Stormlands’ sensitivity analysis shows that gold and copper are the key external value drivers. A 10% increase in gold price lifts NPV to approximately US$2.16 billion, while a 10% increase in copper price lifts NPV to approximately US$2.12 billion. Operating cost and capital cost are also material drivers, with operating-cost discipline particularly important in protecting value under lower-price scenarios.

Stormlands’ heatmap analysis shows that Whistler remains meaningfully positive across a broad range of price and operating-cost scenarios, while stronger commodity prices and lower operating costs move the project into a materially higher-value range.

Phil O’Connell, Chief Product Officer of Stormlands Mining, said: “Whistler is a good example of why mining valuation needs to move beyond static PDF reporting. The base case already shows a substantial gold-copper development project, but the real insight comes from being able to test how value changes as assumptions move. Under stronger gold and copper prices, the Whistler model shows a very significant uplift in NPV, IRR, payback and government tax outcomes.”

The Whistler case study follows Stormlands’ earlier Rovina Valley Project analysis and forms part of the company’s plan to build a global library of mining asset valuation models. The Stormlands Library is intended to provide a structured source of mining project models, enabling users to screen assets, benchmark projects and test assumptions.

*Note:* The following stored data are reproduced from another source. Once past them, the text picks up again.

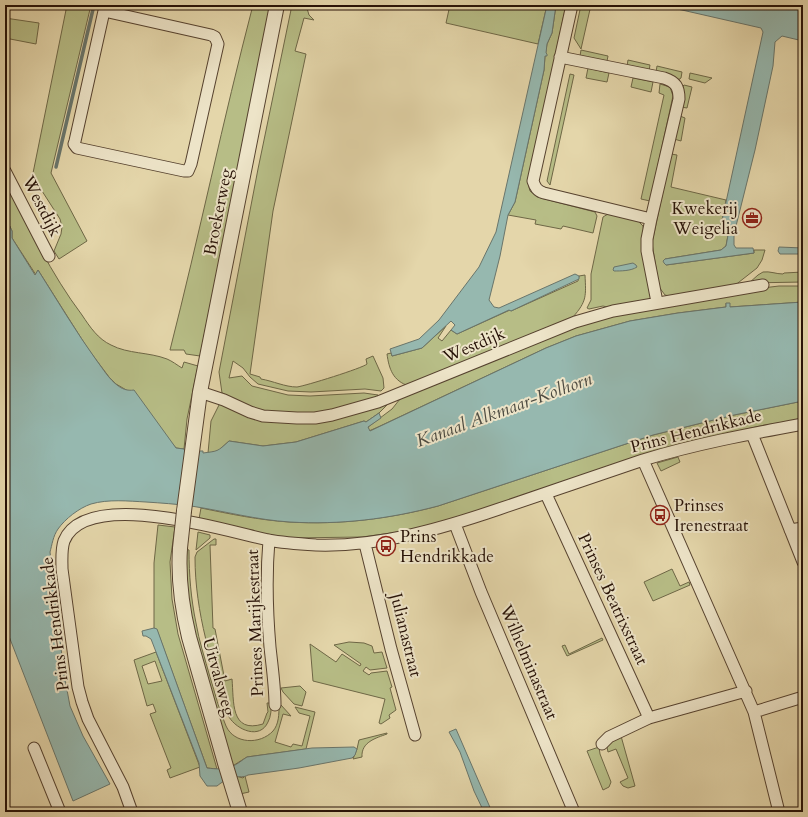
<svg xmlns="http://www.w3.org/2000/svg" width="808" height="817" font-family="Cardo,serif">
<rect width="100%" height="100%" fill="#e4d6aa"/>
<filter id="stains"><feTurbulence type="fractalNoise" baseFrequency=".005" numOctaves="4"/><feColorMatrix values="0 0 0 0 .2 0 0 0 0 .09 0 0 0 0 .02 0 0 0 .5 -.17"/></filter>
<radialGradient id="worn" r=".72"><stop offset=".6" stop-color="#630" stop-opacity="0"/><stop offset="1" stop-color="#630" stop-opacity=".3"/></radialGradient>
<path fill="#b7bd86" stroke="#6e6746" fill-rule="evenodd" d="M67,5H91L51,173L87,241L59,259L54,251L61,234L62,227L60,219L42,191L31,183Z
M253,5H271L200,356L186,354L184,350H170C199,236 223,120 253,5Z
M292,5H306L309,15L314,20L304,18L295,51L306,54L273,211L250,374L260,377L261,379C273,381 285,387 297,387C305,386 363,368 367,364L366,359L373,356L383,378L384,388L381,391L365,389L311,392L288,391L258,384L250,377L243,368L233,361L229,378L242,376L252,386L288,395L310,396L364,393L378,395L369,403L319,413L282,414L254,409L222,393L219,372L258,169Z
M450,5H547L538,44L446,23Z
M556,5H566L528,183L530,191L537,197L595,212L597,216L593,233L563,226L561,229L535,224L536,220L508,215L515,202L544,70L545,56L547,44L552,33Z
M581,5H591L581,49L574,38Z
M5,18L39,23L36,44L5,38Z
M581,50L608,56L607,61L580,56Z
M628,60L650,65L649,71L627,66Z
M657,66L682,72L681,78L678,80L656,72Z
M588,68L609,73L607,82L586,78Z
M690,73L712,78L705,83L689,79Z
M570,74L574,75L550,185L547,181Z
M633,78L653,82L651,92L631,87Z
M660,84L670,87L673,96L650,201L641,199L664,95L659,93Z
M684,85L692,87L687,108L681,107L684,96L683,86Z
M680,116L685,118L681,141L674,139Z
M671,154L677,155L671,187L726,200L721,225L729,230L726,246L721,250L665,259L666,265L754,253V250H765L762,260L757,268L734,286L673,297L665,295L659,287L652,243Z
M5,181C29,227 51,274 82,315C90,327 98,339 111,345C128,354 149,352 167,359C172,361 177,365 182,368L184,362L198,366L187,419L184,449L176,448L128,391L116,384L109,377L88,349L38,270L36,275L12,238V231L5,216Z
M608,214L638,221L643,226L651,298L650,300L607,307L603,306L589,309L587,308L591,300V274L603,217Z
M763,272C770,271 776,274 783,274L784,273L803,272V282L749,283L758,275Z
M585,275C586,296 587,301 573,317L409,386C393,381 389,369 387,354L391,353L392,356L422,348L446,326L438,338L442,341L451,330L457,334L510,310L511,311L578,281L579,276Z
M779,286H803V302L730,307L726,303V307L678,313L630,321L576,336L546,348L378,427L369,431L368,427L392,409L400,399L535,341L622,312L746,290Z
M803,401V419L760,426L694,441L459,517L406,531L362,537L289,538L261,533L199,519L201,508C230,514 259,520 289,522C339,525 389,519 438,506L653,435L734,415Z
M220,403L279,420L389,403L379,413L366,422L364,421L296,442L263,446L229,441L218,451L208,453L211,421Z
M678,457L680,462L661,471L657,463Z
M158,525L175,527L170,562L172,599L178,634L217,769L207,768L157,630L154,628V563Z
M198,532L210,535V538L196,550Z
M214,539H216V545H210L213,628L215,629L225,681L232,679C234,701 230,734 263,724L267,713L268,712L267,703H272C271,709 271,717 268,722C260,740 237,730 229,717C212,665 195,613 195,557L197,552Z
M186,549L189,550C189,575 191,599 196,623C199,641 205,659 210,677C215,693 219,710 226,726C234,744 260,745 273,731C279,724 279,714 279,705H281L291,716L283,714L275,742L291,747L293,744L302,746L310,716L299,713L295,707L315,712L306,749L247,757L231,767L201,665L186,596Z
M672,569L680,586L689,582L690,585L653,601L644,582Z
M602,638L603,640L567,656L562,646L565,645L569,654Z
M349,642L364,643L372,646L374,653L382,652L387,668L370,670L366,667L363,671L369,675L371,673L387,671L392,687L390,688L396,710L389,715L390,718L381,724L379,723L385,699L313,681L310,644L336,662L342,654L360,666L361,664L334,645Z
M156,652L200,767L170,778L167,770L171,768L150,714L156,712L153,704L147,706L134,660ZM155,661L162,681L148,684L142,666Z
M300,686L306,692L302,706L294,704L283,692L281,688Z
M387,733V734C376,738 361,742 362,757L353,759L357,749L359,740Z
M621,736L635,786L628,788L623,786L620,782L628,778L616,749L608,752L607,747L610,742Z
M599,747L600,754L611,782L609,787L603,790L587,751Z
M236,776L243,778L245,776L249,792L240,794Z"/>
<path fill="#96b8af" stroke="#69756b" d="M547,5H556L552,33L547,44L546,53L547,54V56H545L544,70L515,202L508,215L500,256L489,300L494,307L499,308L575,274L579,276V279L511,311L509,310L457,334L451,330L455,325L451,321L422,348L392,356L390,349L419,339L439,320L479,267L496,232Z
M660,5H803V41L782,36L775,42L773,66L755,150L734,234V245L736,248H753L754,253L666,265L664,263L663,261L665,259L721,250L726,246L729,230L722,227L721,225L763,32L761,28Z
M5,216L12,231V238L35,275L38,270C57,300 76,332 97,361C103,369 109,379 117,385C122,389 127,391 134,390L176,448L184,449L185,452L199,453V451H203V453C218,451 217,452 229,441L263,446L296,442L364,421L366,422L379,413L381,418L368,427L370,431L546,348L576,336L630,321L678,313L726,307V303H730V307L803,302V401L734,415L653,435L438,506C389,519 340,525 290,522C257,520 224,511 191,506C176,504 161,503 146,502C128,501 108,499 91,504C79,508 65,519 58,529C53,536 52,545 50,552L64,674L70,706L83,736L110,784L73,801L5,626Z
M779,247L803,248V254H780L778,251Z
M633,263L636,265L637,267C631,271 621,271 614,271L613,270L614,267Z
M154,628L157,629L207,768C216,769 225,770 233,766C238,764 242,760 247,757L312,748L354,747L357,749L355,755L352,758L299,768L248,775C243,778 240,776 235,777C228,778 222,782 217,786H207L200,776L199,763L151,639L146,636H143L142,631Z
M456,729L492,812H484L474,791L460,752L449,732Z"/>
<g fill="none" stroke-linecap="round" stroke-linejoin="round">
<path stroke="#69756b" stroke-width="3.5" d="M56,167L94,5"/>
<g stroke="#56422f" stroke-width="13">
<path id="minor" d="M104,11L211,35L215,37L218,44L191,164L188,171H184L77,148L74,144L75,141L104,11L106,5
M560,57L664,78C676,82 679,87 679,99L651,219L544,193C537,191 535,187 533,181L572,5
M5,171L49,256
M651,219L647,239V251L657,302
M200,392L224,400L250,412L263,416L297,418H315L332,415L378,402L575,322L613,311L763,285
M752,434L803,562
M643,460L754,712L779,812
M546,494L649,718
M455,524L481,592L574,812
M790,530L803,528
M269,540C266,575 267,612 270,647C272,666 275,686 275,705
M365,544L391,649L415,735
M754,712L803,697
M602,744L609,737L649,718L746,691
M34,748L60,812
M132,812L123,787L88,719L82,702L78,687L62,569C62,560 61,550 64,541C86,487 227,531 268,540C284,543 300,544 316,545C379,547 440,529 499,509C547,493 595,476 643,460C695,444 749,434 803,424"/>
</g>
<g stroke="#56422f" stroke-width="16">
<path id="tertiary" d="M184,511L200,392L277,5
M180,548C178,578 182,608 189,637L225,763L240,812"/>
</g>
<use href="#minor" stroke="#ede4c8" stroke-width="11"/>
<use href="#tertiary" stroke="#ede4c8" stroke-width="14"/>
<g stroke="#56422f" stroke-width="16" stroke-linecap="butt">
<path id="tertiary-bridge" d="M180,548L184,511"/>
</g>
<use href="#tertiary-bridge" stroke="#ede4c8" stroke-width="14"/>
</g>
<defs>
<g id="office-ring" transform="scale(1)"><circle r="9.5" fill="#ede4c8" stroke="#8f2418" stroke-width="1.5"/><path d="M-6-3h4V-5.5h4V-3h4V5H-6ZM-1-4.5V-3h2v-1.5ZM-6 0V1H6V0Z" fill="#8f2418"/></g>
<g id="bus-ring" transform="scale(1)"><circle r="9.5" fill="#ede4c8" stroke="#8f2418" stroke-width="1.5"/><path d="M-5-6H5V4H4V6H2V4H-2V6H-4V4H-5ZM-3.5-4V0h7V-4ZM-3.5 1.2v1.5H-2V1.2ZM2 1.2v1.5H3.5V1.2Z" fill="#8f2418"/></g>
</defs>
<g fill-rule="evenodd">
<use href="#office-ring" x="752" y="218"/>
<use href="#bus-ring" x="660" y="515"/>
<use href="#bus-ring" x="386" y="546"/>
</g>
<g text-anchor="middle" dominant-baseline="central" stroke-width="4" stroke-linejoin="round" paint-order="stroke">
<g font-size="17" fill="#261106" stroke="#ede4c8">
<text transform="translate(42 206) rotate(63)">Westdijk</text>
<text transform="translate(218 212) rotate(-79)">Broekerweg</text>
<text transform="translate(474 345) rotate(-23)">Westdijk</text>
<text transform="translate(696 431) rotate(-14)">Prins Hendrikkade</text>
<text transform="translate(613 599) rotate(65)">Prinses Beatrixstraat</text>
<text transform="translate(255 623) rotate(-92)">Prinses Marijkestraat</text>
<text transform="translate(55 624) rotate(-97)">Prins Hendrikkade</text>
<text transform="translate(406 635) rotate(76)">Julianastraat</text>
<text transform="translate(529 662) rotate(67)">Wilhelminastraat</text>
<text transform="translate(219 677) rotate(74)">Uitvalsweg</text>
</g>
<g font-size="17" fill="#261106" stroke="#ede4c8" text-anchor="start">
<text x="738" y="208" text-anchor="end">Kwekerij<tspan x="738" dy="20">Weigelia</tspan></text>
<text x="674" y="505">Prinses<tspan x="674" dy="20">Irenestraat</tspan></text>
<text x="400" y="536">Prins<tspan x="400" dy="20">Hendrikkade</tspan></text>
</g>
<g font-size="18" font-style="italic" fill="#4d4b41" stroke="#ede4c8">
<text transform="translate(504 410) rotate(-20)">Kanaal Alkmaar-Kolhorn</text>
</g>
</g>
<rect width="808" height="817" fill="none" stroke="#e4d6aa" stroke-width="20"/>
<rect x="6" y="6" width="796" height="805" fill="none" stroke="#261106" stroke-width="2"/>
<rect x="10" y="10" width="788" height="797" fill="none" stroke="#261106"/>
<rect width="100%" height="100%" filter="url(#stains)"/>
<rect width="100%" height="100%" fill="url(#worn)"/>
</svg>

The full case study is available through the Stormlands Library at https://www.stormlandsmining.com/library/whistler/

The analysis is based on the NI 43-101 Technical Report and Preliminary Economic Assessment dated March 2026, together with independent modelling by Stormlands Mining.

Stormlands Mining illustrative scenario with updated Commodity Price uses commodity prices from March 2026:

Gold:  4,877.40 USD/Oz
Copper: 12,498.98 USD/ton
Stormlands Library: https://www.stormlandsmining.com/library/
Whistler Gold-Copper case study: https://www.stormlandsmining.com/library/whistler/
Download PDF of case study: https://tinyurl.com/Whistler-Gold-Copper-Project

This publication has been prepared by Stormlands Mining Ltd. for informational, educational and illustrative purposes only. It is based on publicly available information, including the NI 43-101 Technical Report and Preliminary Economic Assessment March 2026, together with independent modelling undertaken by Stormlands Mining. Stormlands Mining has not been engaged by US Gold Mining Inc. or its affiliates to prepare this analysis. This publication has not been reviewed, approved or endorsed by US Gold Mining Inc., its advisers, or any Qualified Person associated with the Project. The analysis presented is not a technical report, mineral resource estimate, mineral reserve estimate, valuation opinion, fairness opinion, investment research report, securities recommendation, offer to sell, solicitation to buy, or investment advice. Stormlands Mining is not acting as a broker, dealer, investment adviser, corporate finance adviser, Qualified Person, or securities research provider in connection with this publication. All model outputs are scenario-based and depend on the assumptions used, including commodity prices, exchange rates, discount rates, capital costs, operating costs, taxes, royalties, production schedules, payability, recoveries, treatment and refining charges, timing assumptions and other inputs. Actual results may differ materially from the scenarios presented. Commodity prices, costs, financing conditions, permitting timelines and project development outcomes are uncertain and subject to change. Stormlands Mining does not represent or warrant that the information or model outputs are complete, accurate or suitable for any particular purpose. Readers should treat this publication as one source of information only and should conduct their own independent technical, financial, legal, tax and investment due diligence before making any decision. Neither Stormlands Mining nor any of its directors, officers, employees or advisers accepts any liability for any loss arising from reliance on this publication or the information contained in it.